--- Supplied material ---

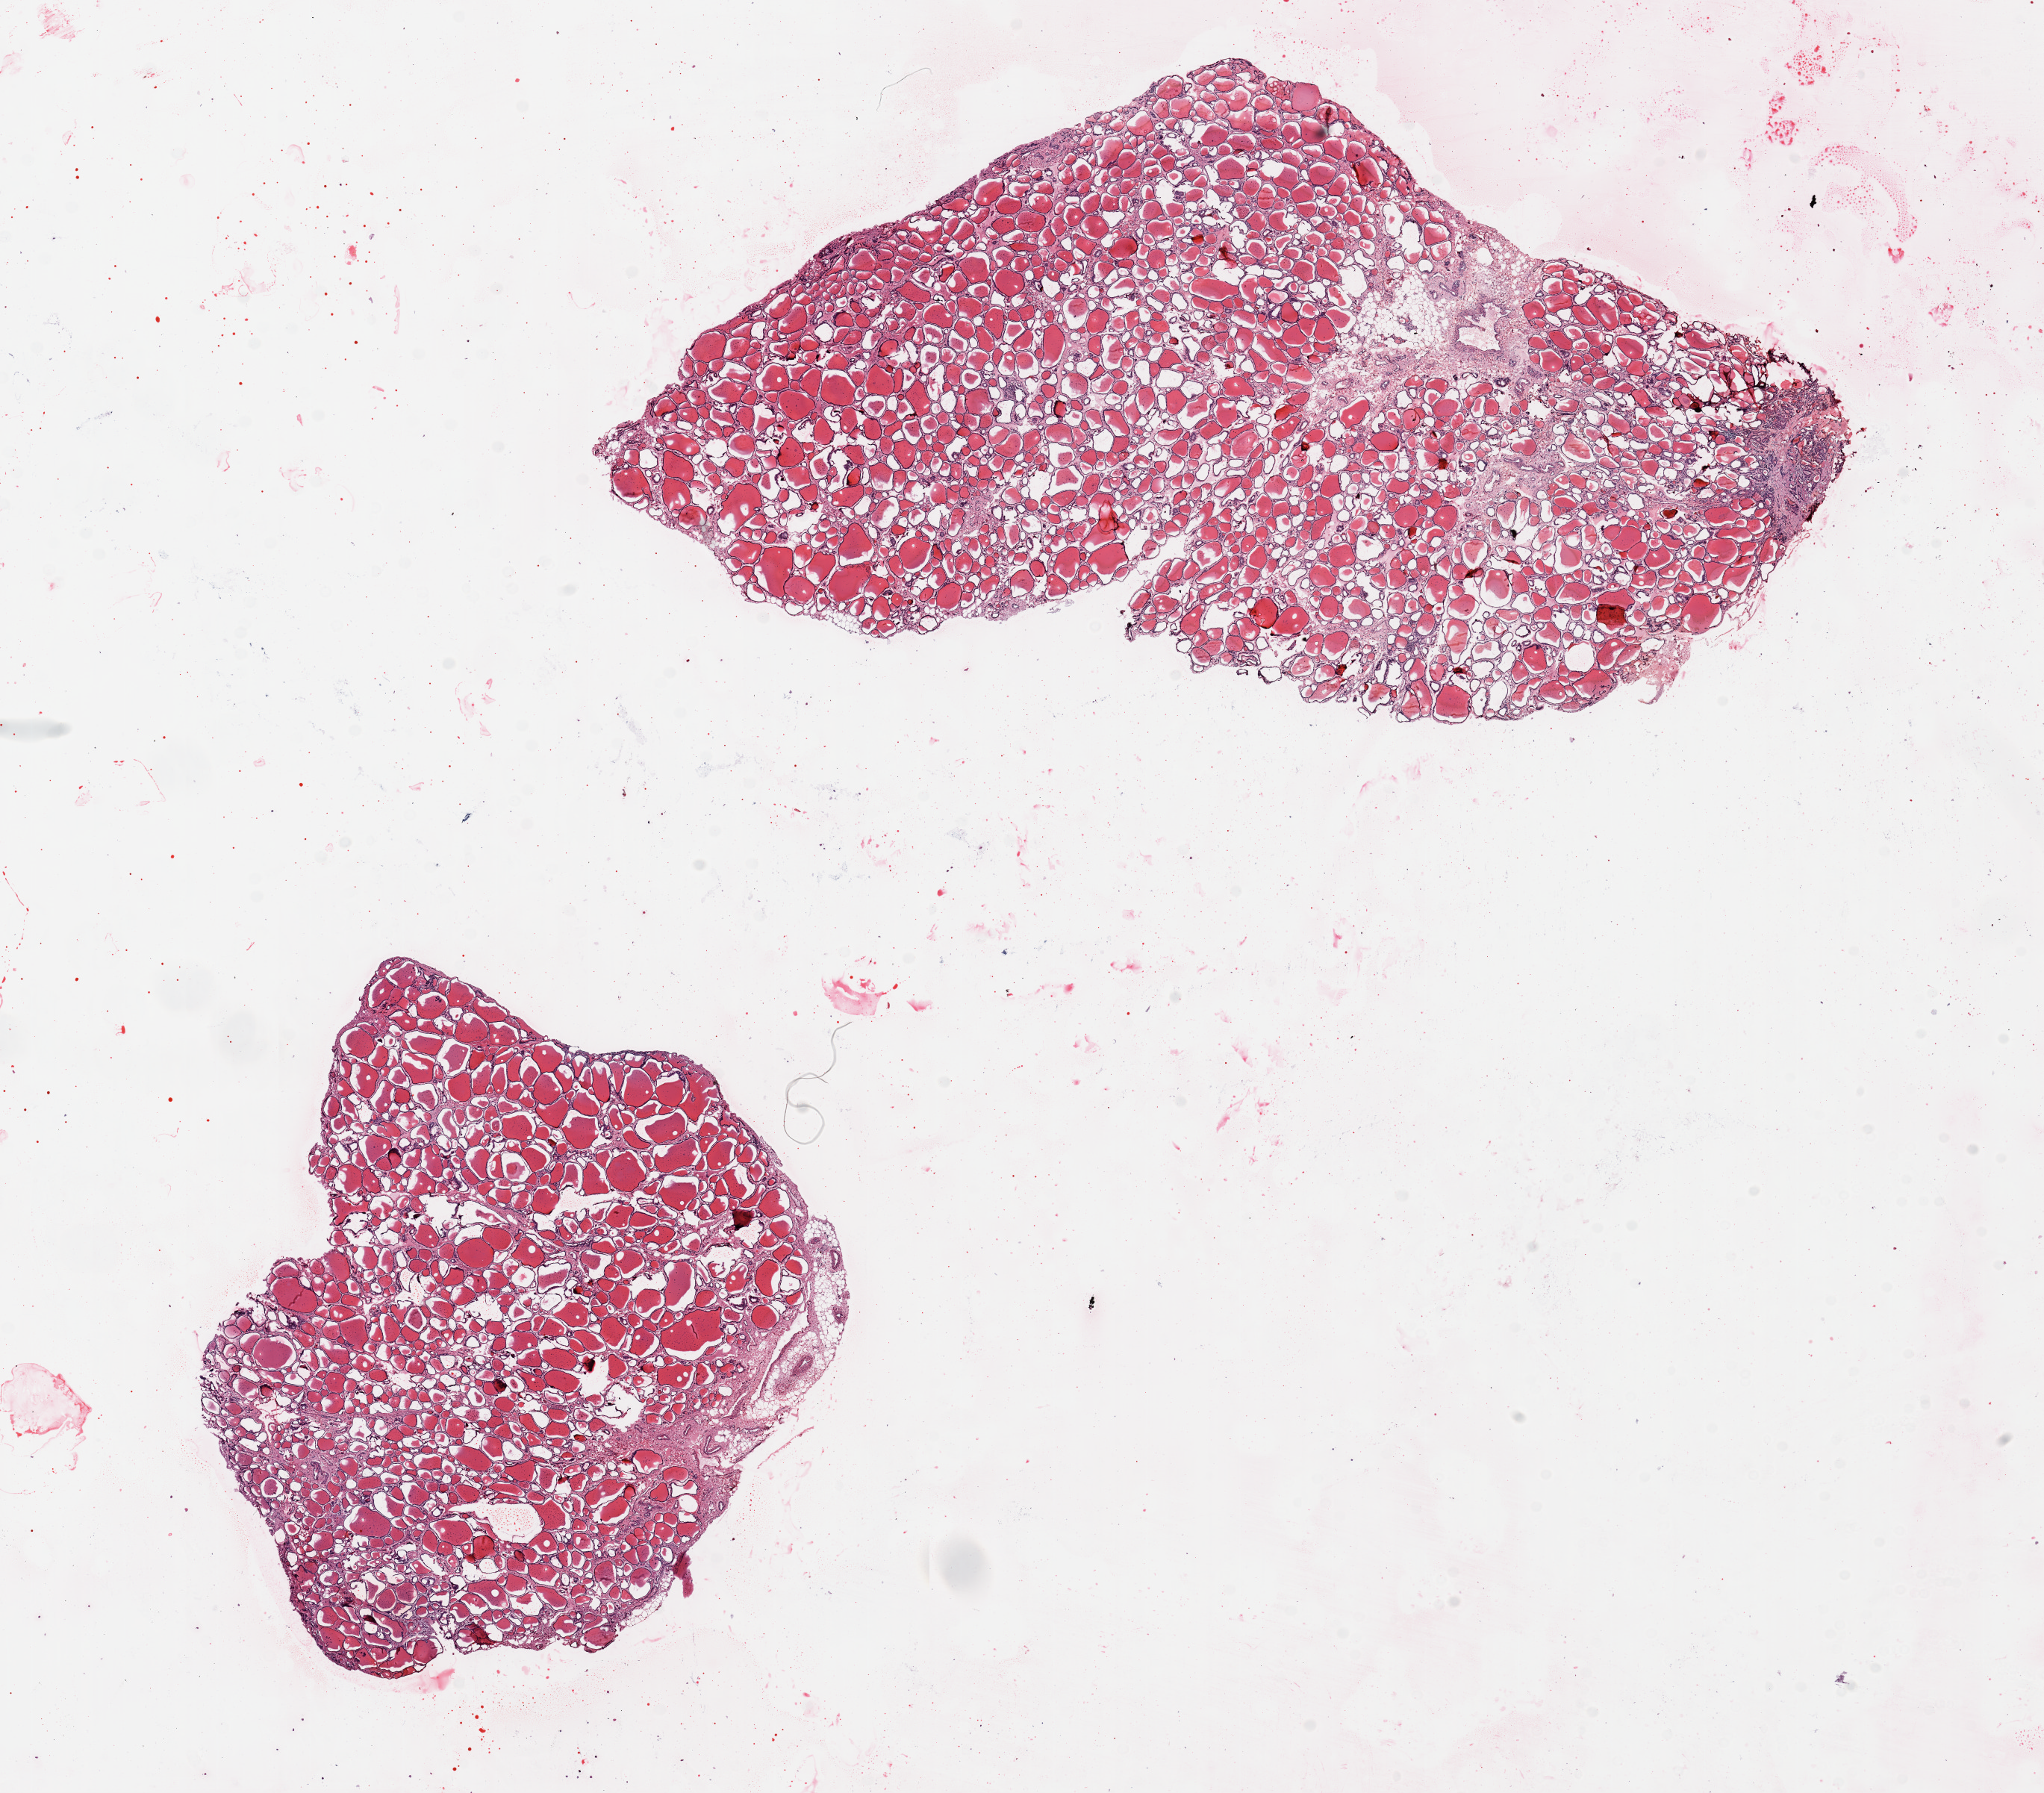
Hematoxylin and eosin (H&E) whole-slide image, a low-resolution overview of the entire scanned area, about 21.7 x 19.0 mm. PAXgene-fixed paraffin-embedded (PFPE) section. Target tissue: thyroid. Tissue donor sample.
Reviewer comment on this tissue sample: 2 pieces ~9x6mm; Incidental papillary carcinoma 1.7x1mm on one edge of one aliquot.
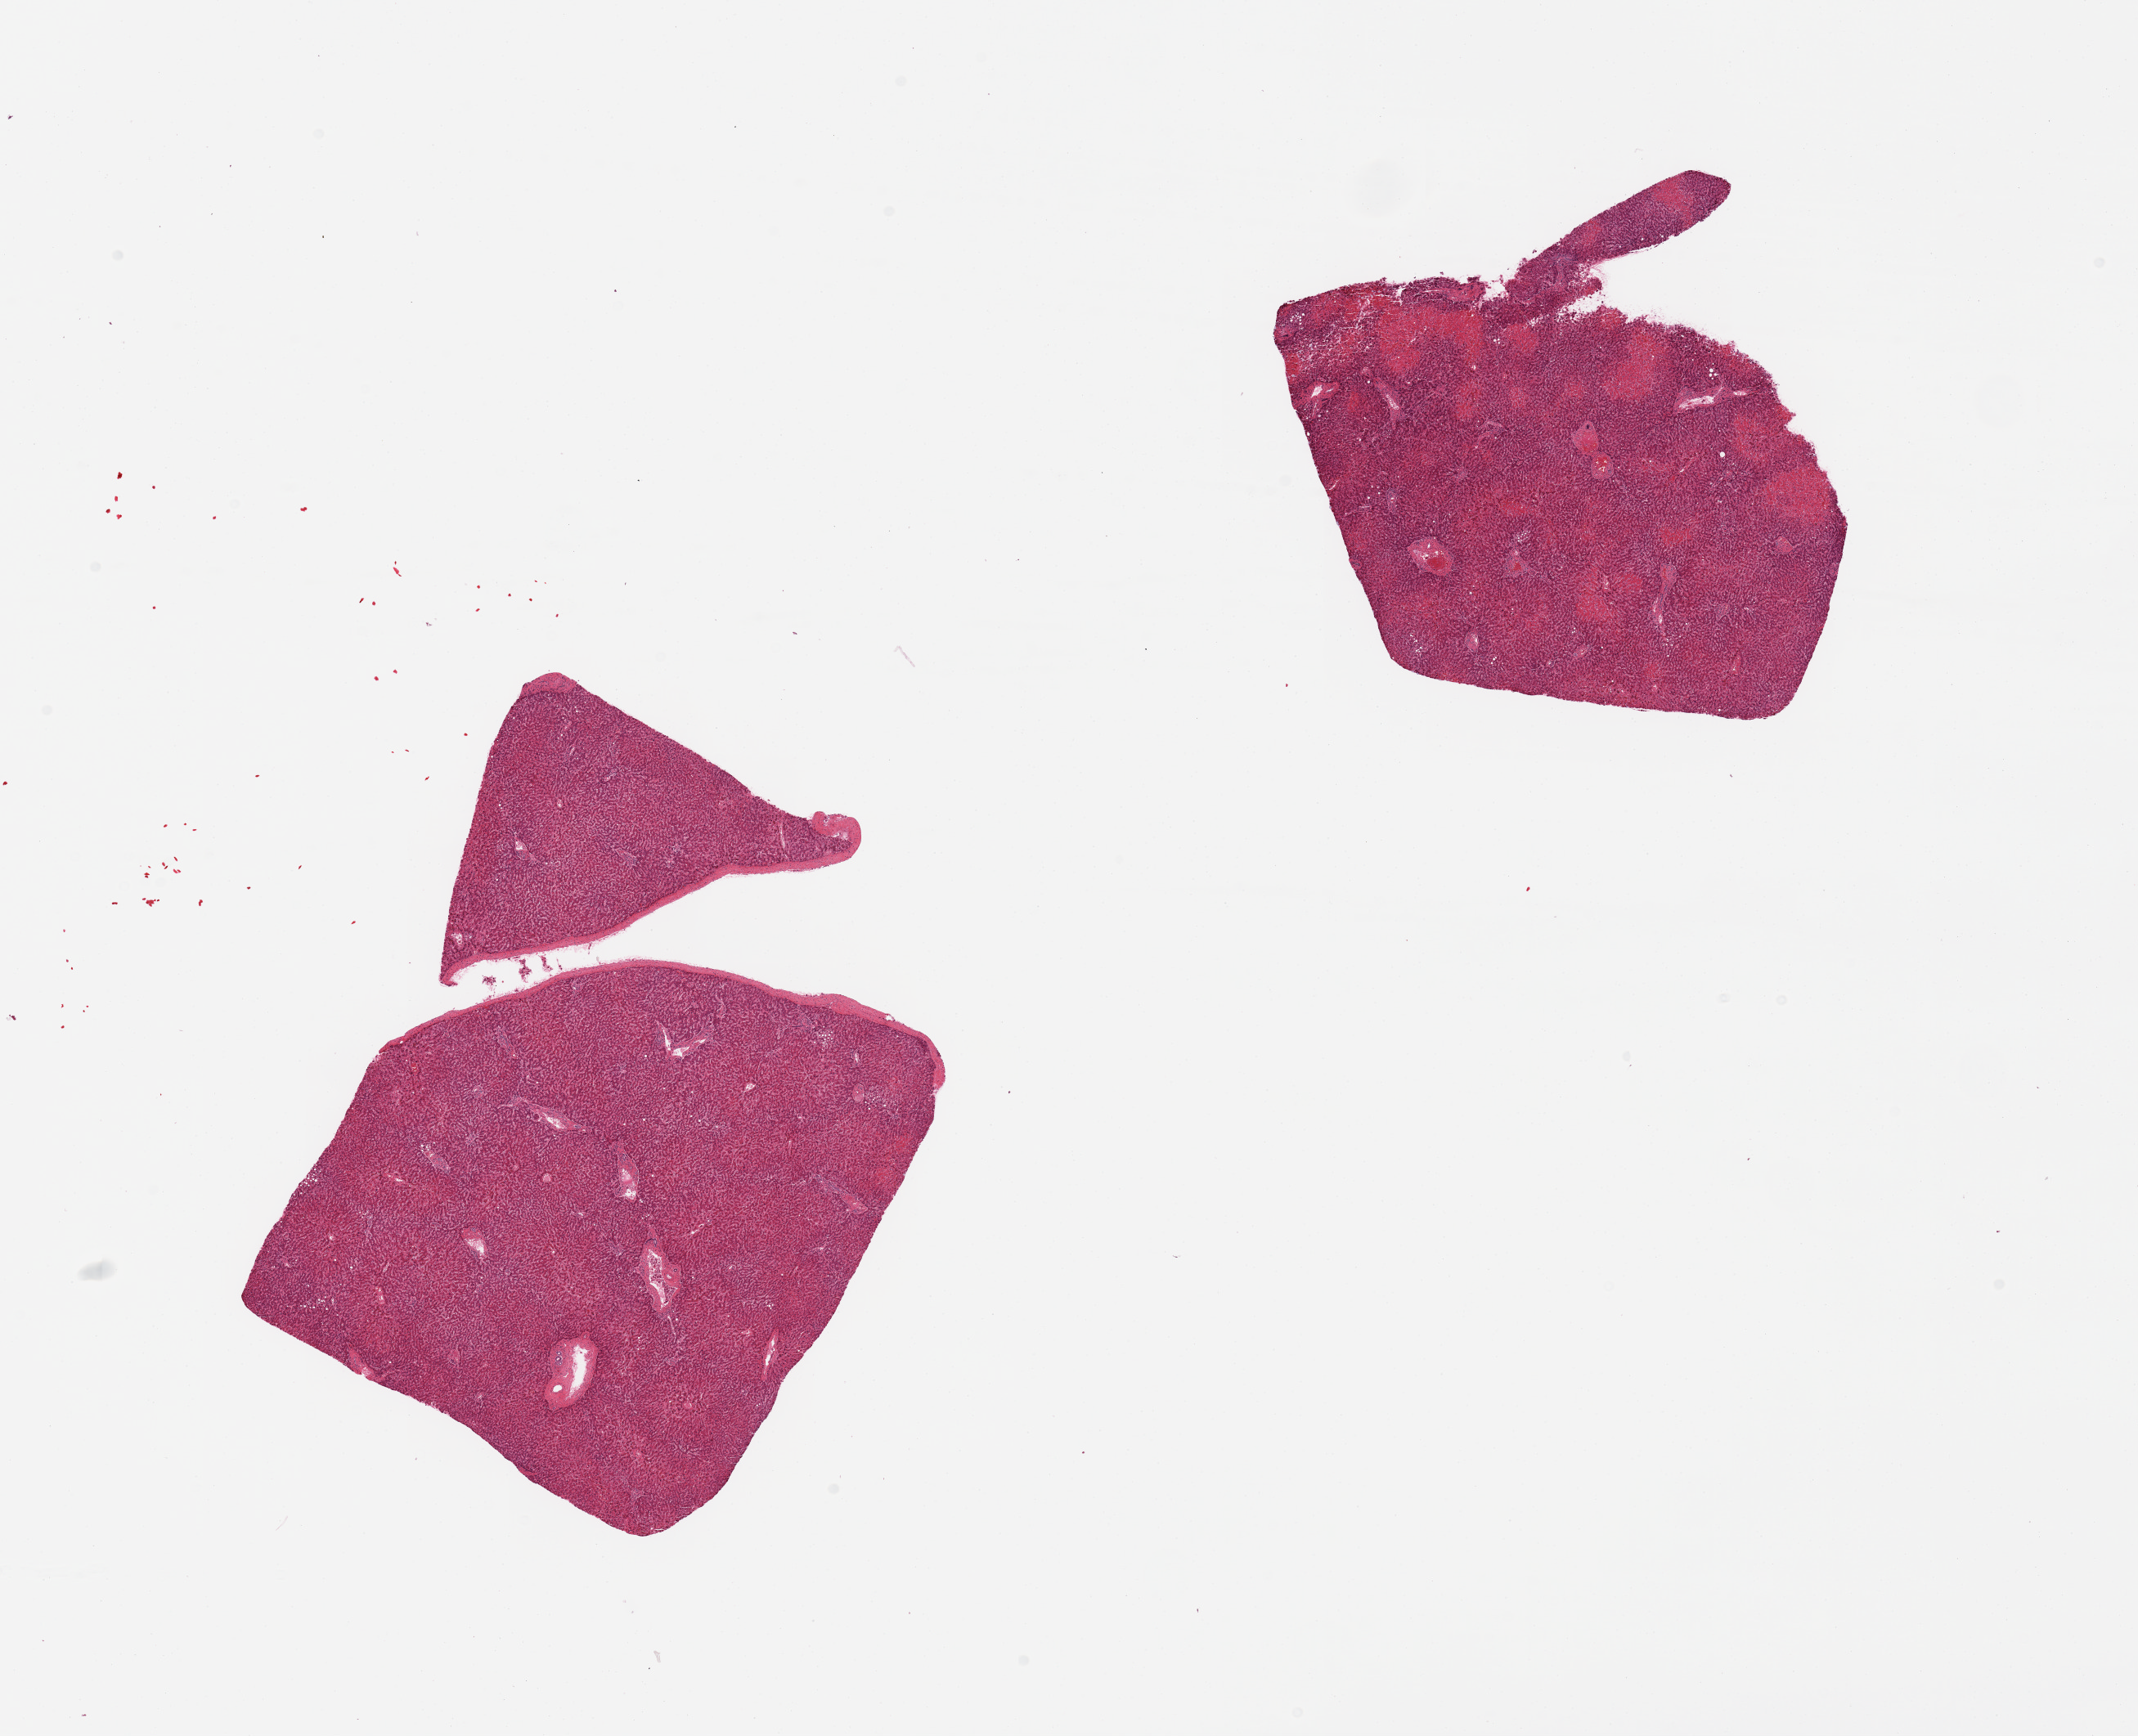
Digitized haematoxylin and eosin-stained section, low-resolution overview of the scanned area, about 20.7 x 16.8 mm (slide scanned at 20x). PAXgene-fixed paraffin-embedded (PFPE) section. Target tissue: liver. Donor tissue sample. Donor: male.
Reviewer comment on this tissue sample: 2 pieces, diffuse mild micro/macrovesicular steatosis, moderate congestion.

---

Please write out exactly the lines from the one holding "Reviewer comment on this tissue sample: 2 pieces ~9x6mm;" through the last line of the material above, both included, as a copy without pictures.

## Task answer
Reviewer comment on this tissue sample: 2 pieces ~9x6mm; Incidental papillary carcinoma 1.7x1mm on one edge of one aliquot.
Digitized haematoxylin and eosin-stained section, low-resolution overview of the scanned area, about 20.7 x 16.8 mm (slide scanned at 20x). PAXgene-fixed paraffin-embedded (PFPE) section. Target tissue: liver. Donor tissue sample. Donor: male.
Reviewer comment on this tissue sample: 2 pieces, diffuse mild micro/macrovesicular steatosis, moderate congestion.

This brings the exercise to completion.